Text:
## begin

Clustered Database Guide
Introduction
Openfire uses a database to store most of the data that it needs to persist. Openfire can use both an embedded database and variety of external databases, as explained in the Database Installation Guide. For many applications, these options suffice. For others, where performance or resilience is of high importance, it can be desired to use a clustered database.
Most of the implementation details of configuring and using a clustered database server is specific to the vendor of your database. There is only a limited amount of generically available configuration in Openfire that is directly geared towards having a database cluster. This document will describe those, and will complement that with descriptions of generic approaches and best practices. You will need to cross-reference these with the clustering-related documentation of your database vendor.
This document describes approaches to have Openfire interact with a clustered database. The document is broken down in these sections:
Background
The term "database clustering" is somewhat ambiguous. The specific definition is often left to the interpretation of the vendor of your database product. Generally speaking, "database clustering" aims to improve one or more of the following characteristics:
- Reliability
- Minimize the impact of a single database server that becomes unavailable (e.g. software or hardware failure, scheduled maintenance).
- Scalability
- Improve the speed of database operations by spreading or targeting load
Replication Types
Replication is the manner in which database servers that make up a cluster synchronize data amongst themselves. There are a couple of commonly used approaches by database vendors to replicate data:
- active/active
- All database servers in the database cluster can equally read and write the data, exchanging data with each other to maintain state.
- active/passive
- Only one database server (the 'primary') is used for writing data, which replicates the data to the other, passive, servers ('secondaries') in the database cluster.
The 'active/active' replication type generally allows for a lot of flexibility: any server automatically replaces one if its siblings that becomes unavailable. However: creating a fully 'active/active' setup is often hard to accomplish. Sometimes, guarantees around data validity are different, or less strict.
Replication of the 'active/passive' type is typically easier to set up, and, as long as the authoritative server remains available, typically does not compromise on data validity constraints. However, this approach can be less fault-tolerant, especially when unexpected outages of the authoritative server occur. Depending on the vendor's functionality and the configuration, a secondary server may become the primary automatically, or may need manual "promotion".
Synchronous versus asynchronous replication
A common characteristic of an active/passive replication configuration is that the primary distributes data to the secondaries in an asynchronous, one-way manner. Unlike to synchronous replication (in which a commit that is performed on the primary typically blocks until all other cluster nodes have acknowledged that they have replicated the data), asynchronous replication typically makes no guarantees as to when certain data becomes available on secondary servers. Asynchronous secondaries can thus "lag behind": they do not offer any guarantee that a read will contain data that was just written to the primary server.

## end

Exercise details: Reproduce everything in the clustered database guide from "- active/passive" down to "or less strict.", substituting "peers" for "siblings".

Supplied records:
## begin

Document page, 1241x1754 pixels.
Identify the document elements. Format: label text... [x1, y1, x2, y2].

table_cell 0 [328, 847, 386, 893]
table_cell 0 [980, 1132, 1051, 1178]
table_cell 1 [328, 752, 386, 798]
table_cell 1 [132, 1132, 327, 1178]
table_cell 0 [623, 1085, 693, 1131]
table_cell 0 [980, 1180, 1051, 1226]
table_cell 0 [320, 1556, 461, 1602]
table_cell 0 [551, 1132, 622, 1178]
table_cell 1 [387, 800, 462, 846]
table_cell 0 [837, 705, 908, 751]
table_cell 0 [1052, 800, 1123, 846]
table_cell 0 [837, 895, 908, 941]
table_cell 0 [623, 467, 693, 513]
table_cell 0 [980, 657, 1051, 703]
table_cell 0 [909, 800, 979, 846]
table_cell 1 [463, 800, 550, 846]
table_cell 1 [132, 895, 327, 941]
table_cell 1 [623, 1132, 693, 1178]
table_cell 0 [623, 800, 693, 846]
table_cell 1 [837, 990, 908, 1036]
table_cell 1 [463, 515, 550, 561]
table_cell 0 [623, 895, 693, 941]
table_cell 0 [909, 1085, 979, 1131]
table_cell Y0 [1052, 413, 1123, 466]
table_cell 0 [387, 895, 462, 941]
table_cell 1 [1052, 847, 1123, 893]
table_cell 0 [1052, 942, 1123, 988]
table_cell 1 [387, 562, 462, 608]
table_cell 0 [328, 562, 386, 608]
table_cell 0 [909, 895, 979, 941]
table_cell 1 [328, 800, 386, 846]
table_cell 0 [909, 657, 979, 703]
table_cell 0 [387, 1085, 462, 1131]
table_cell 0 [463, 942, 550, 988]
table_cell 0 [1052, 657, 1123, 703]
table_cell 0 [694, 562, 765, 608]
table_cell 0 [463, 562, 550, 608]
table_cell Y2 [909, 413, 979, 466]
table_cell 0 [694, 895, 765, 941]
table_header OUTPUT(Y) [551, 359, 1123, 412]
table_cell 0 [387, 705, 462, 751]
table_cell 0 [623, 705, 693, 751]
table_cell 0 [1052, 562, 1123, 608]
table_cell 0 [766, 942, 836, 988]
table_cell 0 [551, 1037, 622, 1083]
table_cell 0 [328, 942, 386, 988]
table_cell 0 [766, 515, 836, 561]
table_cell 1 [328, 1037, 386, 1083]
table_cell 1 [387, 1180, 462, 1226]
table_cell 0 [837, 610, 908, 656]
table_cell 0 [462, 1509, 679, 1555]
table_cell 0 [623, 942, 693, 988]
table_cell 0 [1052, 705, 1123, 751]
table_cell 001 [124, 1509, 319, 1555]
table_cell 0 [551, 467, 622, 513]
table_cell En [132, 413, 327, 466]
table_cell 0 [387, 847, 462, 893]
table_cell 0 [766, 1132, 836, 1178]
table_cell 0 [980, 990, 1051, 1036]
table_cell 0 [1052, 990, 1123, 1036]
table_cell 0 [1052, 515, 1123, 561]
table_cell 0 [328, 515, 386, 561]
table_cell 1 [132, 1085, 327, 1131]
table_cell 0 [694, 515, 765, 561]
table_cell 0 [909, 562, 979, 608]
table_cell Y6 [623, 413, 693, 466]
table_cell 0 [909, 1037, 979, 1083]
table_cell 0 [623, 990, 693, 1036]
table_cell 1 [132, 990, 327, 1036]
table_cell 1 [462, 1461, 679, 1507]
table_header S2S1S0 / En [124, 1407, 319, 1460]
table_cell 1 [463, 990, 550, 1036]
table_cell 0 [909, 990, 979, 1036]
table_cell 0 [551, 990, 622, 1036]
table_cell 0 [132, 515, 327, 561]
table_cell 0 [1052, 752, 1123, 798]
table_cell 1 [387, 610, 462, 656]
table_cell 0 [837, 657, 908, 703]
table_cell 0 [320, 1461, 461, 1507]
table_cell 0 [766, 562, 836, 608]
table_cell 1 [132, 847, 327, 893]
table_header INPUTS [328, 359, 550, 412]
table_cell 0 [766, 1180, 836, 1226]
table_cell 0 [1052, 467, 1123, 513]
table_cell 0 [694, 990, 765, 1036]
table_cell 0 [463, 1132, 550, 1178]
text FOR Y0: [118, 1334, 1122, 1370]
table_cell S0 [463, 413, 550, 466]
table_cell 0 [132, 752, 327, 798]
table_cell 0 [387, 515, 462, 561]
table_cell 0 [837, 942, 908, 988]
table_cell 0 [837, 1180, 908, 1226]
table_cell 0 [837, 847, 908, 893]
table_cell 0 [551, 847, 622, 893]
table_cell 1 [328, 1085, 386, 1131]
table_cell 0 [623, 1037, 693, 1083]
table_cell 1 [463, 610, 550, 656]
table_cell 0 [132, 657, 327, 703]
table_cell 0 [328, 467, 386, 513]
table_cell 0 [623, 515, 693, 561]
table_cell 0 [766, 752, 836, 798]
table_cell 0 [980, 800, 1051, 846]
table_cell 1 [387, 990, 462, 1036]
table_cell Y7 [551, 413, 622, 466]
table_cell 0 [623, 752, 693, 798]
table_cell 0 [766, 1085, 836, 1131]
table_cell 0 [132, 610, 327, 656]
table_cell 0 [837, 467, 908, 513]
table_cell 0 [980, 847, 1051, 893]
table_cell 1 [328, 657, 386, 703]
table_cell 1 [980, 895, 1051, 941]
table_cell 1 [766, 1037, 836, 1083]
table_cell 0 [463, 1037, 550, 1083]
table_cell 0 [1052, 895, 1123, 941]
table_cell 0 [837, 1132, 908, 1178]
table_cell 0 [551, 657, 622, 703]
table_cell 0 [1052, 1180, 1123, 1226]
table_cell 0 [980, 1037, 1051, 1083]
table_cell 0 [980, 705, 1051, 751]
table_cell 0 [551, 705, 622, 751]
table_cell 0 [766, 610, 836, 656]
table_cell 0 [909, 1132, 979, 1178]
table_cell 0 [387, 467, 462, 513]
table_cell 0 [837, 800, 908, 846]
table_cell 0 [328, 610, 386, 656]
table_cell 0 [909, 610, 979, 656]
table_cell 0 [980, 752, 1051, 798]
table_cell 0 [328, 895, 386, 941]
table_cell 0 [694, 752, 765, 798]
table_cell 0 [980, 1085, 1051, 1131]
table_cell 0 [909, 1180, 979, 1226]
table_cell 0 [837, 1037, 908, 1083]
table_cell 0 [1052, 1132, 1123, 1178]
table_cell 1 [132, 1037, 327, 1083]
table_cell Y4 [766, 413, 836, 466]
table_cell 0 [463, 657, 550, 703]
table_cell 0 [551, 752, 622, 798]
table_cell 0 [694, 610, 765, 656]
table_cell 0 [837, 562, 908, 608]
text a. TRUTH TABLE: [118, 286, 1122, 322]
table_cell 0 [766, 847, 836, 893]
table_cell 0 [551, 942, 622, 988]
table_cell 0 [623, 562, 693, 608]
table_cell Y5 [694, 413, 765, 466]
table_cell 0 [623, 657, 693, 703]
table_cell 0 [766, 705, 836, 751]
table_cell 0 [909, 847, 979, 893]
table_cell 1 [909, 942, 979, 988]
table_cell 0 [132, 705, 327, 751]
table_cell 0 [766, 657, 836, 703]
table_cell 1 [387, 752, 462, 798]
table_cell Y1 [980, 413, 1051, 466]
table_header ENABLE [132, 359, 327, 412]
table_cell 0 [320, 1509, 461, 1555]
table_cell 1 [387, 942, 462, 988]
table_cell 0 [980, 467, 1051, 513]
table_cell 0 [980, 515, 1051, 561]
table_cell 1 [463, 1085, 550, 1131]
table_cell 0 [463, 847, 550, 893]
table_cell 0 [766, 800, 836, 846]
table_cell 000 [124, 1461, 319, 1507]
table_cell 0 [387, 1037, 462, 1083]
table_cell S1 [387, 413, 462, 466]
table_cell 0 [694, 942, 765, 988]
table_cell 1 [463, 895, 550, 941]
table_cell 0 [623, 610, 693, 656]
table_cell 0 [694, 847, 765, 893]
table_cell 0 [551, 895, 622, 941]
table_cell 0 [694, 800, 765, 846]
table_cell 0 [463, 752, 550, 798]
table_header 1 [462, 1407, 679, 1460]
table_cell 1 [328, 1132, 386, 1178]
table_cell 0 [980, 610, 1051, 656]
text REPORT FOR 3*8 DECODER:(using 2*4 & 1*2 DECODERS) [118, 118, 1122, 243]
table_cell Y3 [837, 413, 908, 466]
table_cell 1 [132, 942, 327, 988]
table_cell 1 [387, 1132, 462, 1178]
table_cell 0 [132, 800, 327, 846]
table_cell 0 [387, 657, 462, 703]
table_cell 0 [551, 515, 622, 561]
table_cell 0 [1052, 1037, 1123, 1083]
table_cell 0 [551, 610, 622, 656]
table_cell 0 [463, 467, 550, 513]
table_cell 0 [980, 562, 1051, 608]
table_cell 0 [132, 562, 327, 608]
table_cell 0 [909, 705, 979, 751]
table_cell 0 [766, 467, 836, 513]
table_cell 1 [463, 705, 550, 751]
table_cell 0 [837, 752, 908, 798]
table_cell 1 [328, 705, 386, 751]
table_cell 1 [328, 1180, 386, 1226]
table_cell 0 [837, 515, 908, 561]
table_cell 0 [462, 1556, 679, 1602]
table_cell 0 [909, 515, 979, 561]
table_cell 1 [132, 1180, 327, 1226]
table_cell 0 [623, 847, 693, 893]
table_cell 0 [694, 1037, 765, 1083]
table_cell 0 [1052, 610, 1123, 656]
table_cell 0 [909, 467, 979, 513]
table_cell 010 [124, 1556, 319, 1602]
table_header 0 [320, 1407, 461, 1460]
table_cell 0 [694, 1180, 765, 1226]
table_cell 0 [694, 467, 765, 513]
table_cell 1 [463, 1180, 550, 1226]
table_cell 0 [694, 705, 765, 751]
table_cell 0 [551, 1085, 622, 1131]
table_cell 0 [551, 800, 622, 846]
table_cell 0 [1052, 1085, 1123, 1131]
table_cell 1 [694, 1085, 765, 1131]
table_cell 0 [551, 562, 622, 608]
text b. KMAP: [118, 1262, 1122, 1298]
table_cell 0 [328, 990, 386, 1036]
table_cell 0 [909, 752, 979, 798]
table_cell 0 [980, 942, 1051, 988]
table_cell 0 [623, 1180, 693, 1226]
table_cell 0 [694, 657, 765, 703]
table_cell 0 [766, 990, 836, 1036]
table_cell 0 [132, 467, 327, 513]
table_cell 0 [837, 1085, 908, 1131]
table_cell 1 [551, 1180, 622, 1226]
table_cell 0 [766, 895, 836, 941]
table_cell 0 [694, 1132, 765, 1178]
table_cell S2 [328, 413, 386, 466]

## end

Worked answer:
- active/passive
- Only one database server (the 'primary') is used for writing data, which replicates the data to the other, passive, servers ('secondaries') in the database cluster.
The 'active/active' replication type generally allows for a lot of flexibility: any server automatically replaces one if its peers that becomes unavailable. However: creating a fully 'active/active' setup is often hard to accomplish. Sometimes, guarantees around data validity are different, or less strict.